Genotype-phenotype correlation in multiresistant Escherichia coli and Klebsiella pneumoniae strains isolated in Western Romania.
Eur Rev Med Pharmacol Sci. 2015 May;19(10):1888-94
Authors: Licker M, Anghel A, Moldovan R, Hogea E, Muntean D, Horhat F, Seclaman E, Tamas L, Anghel M, Baditoiu L
OBJECTIVE: Bacterial multidrug-resistance (MDR) to antimicrobials has become an important public health issue all over the world and it involves both hospital and community-acquired strains.
MATERIALS AND METHODS: A number of 75 Escherichia coli and 77 Klebsiella pneumoniae (K.) strains identified in biological samples collected from community (CA) and hospital-acquired (HA) infections were found to be resistant to the third generation cephalosporins. Of these, 93 MDR strains were subjected to microarray analysis to detect the expression of 31 antimicrobial resistance genes.
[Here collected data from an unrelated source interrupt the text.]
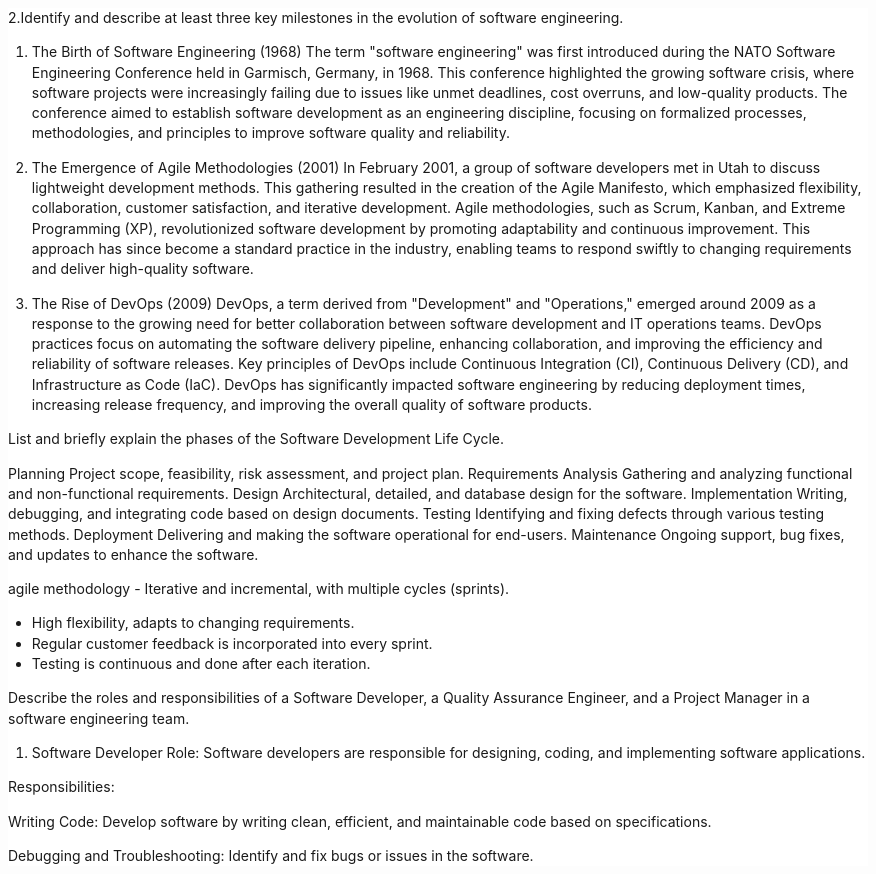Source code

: 
2.Identify and describe at least three key milestones in the evolution of software engineering.  
1. The Birth of Software Engineering (1968)
The term "software engineering" was first introduced during the NATO Software Engineering Conference held in Garmisch, Germany, in 1968. This conference highlighted the growing software crisis, where software projects were increasingly failing due to issues like unmet deadlines, cost overruns, and low-quality products. The conference aimed to establish software development as an engineering discipline, focusing on formalized processes, methodologies, and principles to improve software quality and reliability.

2. The Emergence of Agile Methodologies (2001)
In February 2001, a group of software developers met in Utah to discuss lightweight development methods. This gathering resulted in the creation of the Agile Manifesto, which emphasized flexibility, collaboration, customer satisfaction, and iterative development. Agile methodologies, such as Scrum, Kanban, and Extreme Programming (XP), revolutionized software development by promoting adaptability and continuous improvement. This approach has since become a standard practice in the industry, enabling teams to respond swiftly to changing requirements and deliver high-quality software.

3. The Rise of DevOps (2009)
DevOps, a term derived from "Development" and "Operations," emerged around 2009 as a response to the growing need for better collaboration between software development and IT operations teams. DevOps practices focus on automating the software delivery pipeline, enhancing collaboration, and improving the efficiency and reliability of software releases. Key principles of DevOps include Continuous Integration (CI), Continuous Delivery (CD), and Infrastructure as Code (IaC). DevOps has significantly impacted software engineering by reducing deployment times, increasing release frequency, and improving the overall quality of software products.


List and briefly explain the phases of the Software Development Life Cycle.

Planning	Project scope, feasibility, risk assessment, and project plan.
Requirements Analysis	Gathering and analyzing functional and non-functional requirements.
Design	Architectural, detailed, and database design for the software.
Implementation	Writing, debugging, and integrating code based on design documents.
Testing	Identifying and fixing defects through various testing methods.
Deployment	Delivering and making the software operational for end-users.
Maintenance	Ongoing support, bug fixes, and updates to enhance the software.


agile methodology - Iterative and incremental, with multiple cycles (sprints). 
- High flexibility, adapts to changing requirements. 
- Regular customer feedback is incorporated into every sprint. 
- Testing is continuous and done after each iteration.


Describe the roles and responsibilities of a Software Developer, a Quality Assurance Engineer, and a Project Manager in a software engineering team.
1. Software Developer
Role: Software developers are responsible for designing, coding, and implementing software applications.

Responsibilities:

Writing Code: Develop software by writing clean, efficient, and maintainable code based on specifications.

Debugging and Troubleshooting: Identify and fix bugs or issues in the software.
RESULTS: We found that all HA extended-spectrum β-lactamase (ESBL) producing E. coli strains had at least one resistance gene to third generation cephalosporins, while in 54% of all CA strains genetic substrates justifying their antibiotic resistance were identified. Almost 81% of HA-ESBL (Extended-Spectrum β Lactamase) K. pneumoniae strains had at least one resistance gene to third generation cephalosporins, while in only 6% of the CA strains a similar genotype was identified. In the HA group, the blaCTX-M-15 genotype proved to be most frequent in multidrug-resistant E. coli strains and second most frequent (after ampC) in K. pneumoniae, while in the CA group, this genotype was the fourth most frequent in ESBL E. coli (after ampC, sul1, tet(R)).
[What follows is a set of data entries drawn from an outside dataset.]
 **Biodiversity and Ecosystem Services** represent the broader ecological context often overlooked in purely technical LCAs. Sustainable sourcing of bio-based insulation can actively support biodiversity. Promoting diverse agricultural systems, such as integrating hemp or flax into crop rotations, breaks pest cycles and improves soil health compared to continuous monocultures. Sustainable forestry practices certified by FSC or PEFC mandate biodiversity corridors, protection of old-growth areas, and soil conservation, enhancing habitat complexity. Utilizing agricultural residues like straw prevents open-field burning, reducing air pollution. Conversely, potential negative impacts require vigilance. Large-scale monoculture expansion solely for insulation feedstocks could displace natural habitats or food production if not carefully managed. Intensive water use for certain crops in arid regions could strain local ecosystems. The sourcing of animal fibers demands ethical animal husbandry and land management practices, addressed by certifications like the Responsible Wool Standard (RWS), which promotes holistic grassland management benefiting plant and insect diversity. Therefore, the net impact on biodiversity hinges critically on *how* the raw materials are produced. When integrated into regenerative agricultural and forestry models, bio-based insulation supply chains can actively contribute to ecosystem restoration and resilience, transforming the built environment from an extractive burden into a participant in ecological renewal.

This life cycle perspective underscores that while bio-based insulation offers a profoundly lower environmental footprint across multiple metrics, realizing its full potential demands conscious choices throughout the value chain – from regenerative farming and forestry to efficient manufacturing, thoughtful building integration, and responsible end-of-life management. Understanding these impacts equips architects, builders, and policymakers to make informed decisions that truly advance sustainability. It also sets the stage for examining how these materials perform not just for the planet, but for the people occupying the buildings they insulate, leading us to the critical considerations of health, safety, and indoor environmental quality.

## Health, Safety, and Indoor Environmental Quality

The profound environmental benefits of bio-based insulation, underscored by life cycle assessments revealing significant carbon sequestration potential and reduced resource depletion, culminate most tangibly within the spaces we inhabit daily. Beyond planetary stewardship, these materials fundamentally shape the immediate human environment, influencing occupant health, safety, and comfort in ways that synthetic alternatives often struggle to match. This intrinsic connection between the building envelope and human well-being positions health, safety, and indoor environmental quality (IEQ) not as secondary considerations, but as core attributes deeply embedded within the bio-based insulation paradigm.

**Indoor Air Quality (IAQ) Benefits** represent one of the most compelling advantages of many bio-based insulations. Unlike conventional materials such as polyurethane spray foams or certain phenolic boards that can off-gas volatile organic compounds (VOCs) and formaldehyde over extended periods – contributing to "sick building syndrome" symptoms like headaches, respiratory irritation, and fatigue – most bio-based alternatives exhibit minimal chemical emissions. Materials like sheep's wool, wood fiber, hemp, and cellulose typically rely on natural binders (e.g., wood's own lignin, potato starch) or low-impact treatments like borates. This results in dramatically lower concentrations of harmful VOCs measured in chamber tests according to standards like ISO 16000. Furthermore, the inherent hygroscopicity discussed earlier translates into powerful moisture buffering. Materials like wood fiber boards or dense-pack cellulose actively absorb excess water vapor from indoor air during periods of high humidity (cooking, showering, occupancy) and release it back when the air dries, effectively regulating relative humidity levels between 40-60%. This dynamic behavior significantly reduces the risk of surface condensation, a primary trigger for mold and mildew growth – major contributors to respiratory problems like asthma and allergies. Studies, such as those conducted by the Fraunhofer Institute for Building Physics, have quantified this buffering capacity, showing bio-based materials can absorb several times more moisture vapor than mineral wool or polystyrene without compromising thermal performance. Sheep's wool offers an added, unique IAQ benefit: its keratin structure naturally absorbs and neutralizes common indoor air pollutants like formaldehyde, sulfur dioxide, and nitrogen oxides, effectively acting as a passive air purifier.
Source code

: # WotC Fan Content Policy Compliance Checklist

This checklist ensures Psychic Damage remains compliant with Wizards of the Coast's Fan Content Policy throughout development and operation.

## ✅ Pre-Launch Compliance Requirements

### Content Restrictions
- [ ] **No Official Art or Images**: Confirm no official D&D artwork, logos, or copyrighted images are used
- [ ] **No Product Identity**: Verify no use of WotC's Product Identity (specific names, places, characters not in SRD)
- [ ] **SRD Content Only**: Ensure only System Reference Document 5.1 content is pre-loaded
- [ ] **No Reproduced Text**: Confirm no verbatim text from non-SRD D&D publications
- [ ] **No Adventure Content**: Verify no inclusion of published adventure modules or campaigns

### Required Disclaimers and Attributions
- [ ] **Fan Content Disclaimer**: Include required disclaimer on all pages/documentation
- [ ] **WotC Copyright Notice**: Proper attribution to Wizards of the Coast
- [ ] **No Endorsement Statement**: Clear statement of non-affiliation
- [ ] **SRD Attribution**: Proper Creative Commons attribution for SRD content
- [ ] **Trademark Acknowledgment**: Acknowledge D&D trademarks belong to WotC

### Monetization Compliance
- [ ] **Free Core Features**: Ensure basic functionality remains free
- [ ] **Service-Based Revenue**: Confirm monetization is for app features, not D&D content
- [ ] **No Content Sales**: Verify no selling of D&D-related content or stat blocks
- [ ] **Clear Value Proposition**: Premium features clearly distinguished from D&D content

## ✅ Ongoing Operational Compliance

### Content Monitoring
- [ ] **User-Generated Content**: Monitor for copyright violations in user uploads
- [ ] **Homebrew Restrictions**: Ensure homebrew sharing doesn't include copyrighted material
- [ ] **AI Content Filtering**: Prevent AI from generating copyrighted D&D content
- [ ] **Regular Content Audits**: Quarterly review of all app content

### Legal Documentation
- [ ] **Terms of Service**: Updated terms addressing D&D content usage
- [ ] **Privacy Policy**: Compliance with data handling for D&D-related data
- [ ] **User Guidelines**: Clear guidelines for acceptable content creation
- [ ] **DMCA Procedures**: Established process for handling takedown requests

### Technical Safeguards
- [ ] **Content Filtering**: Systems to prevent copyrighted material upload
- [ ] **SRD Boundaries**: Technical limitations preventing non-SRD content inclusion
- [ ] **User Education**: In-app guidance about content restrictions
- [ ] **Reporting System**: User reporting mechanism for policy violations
CONCLUSIONS: Overall, in 67% of all ESBL producing Enterobacteriaceae strains a genetic substrate justifying the resistance to beta-lactam antibiotics was identified; most of the remaining 33.33% strains were CA with a predominance of K. pneumoniae, in which a different antibiotic resistance genetic substrate (outside the detection limit of the kit used in this study) might have been involved.